I have a large graph(100000 nodes) and i want to find its cliques of size 5. I use this command for this goal:
cliques(graph, min=5, max=5)
It takes lots of time to calculate this operation. It seems that it first tries to find all of the maximal cliques of the graph and then pick the cliques with size 5; I guess this because of the huge difference of run time between these two commands while both of them are doing a same job:
adjacent.triangles (graph) # takes about 30s
cliques(graph, min=3, max=3) # takes more than an hour
I am looking for a command like adjacent.triangles
to find clique with size 5 efficiently.
Thanks
There is a huge difference between adjacent.triangles()
and cliques()
. adjacent.triangles()
only needs to count the triangles, while cliques()
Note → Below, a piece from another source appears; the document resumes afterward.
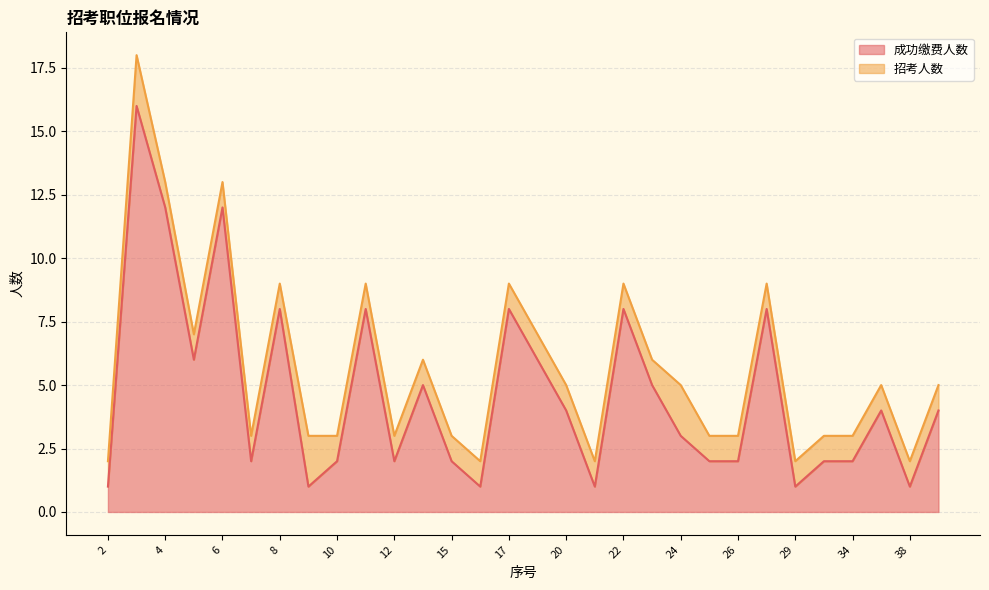

What is the value of the 22nd point from the left?

2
needs to store them all. This could easily account for the time difference if there are lots of triangles. (Another factor is that the algorithm in cliques()
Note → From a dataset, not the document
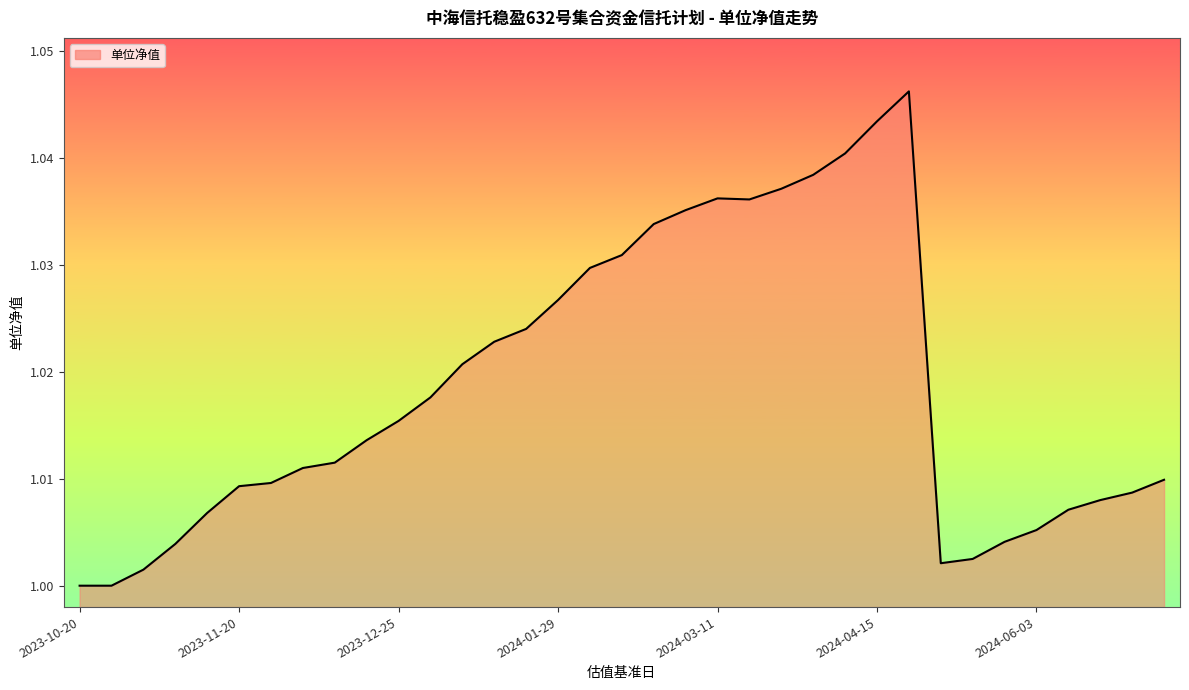

Where is the data nearest to the value 1?

2023-10-20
has be generic and not limited to triangles - it could be the case that adjacent.triangles()
contains some optimizations since we know that we are interested in triangles only).
For what it's worth, cliques()
does not find all the maximal cliques; it starts from 2-cliques (i.e. edges) and then merges them into 3-cliques, 4-cliques etc until it reaches the maximum size that you specified. But again, if you have lots of 3-cliques in your graph, this could easily become a bottleneck as there is one point in the algorithm where all the 3-cliques have to be stored (even if you are not interested in them) since we need them to find the 4-cliques.
You are probably better off with maximal.cliques()
first to get a rough idea of how large the maximal cliques are in your graph. The idea here is that you have a maximal clique of size k, then all its subsets of size 5 are 5-cliques. This means that it is enough to search for the maximal cliques, keep the ones that are at least size 5, and then enumerate all their subsets of size 5. But then you have a different problem as some cliques may be counted more than once.
Update: I have checked the source code for adjacent.triangles
and basically all it does is that it loops over all vertices, and for each vertex v it enumerates all the (u, w) pairs of its neighbors, and checks whether u and w are connected. If so, there is a triangle adjacent on vertex v. This is an O(nd2) operation if you have n vertices and the average degree is d, but it does not generalize to groups of vertices of arbitrary size (because you would need to hardcode k-1 nested for loops in the code for a group of size k).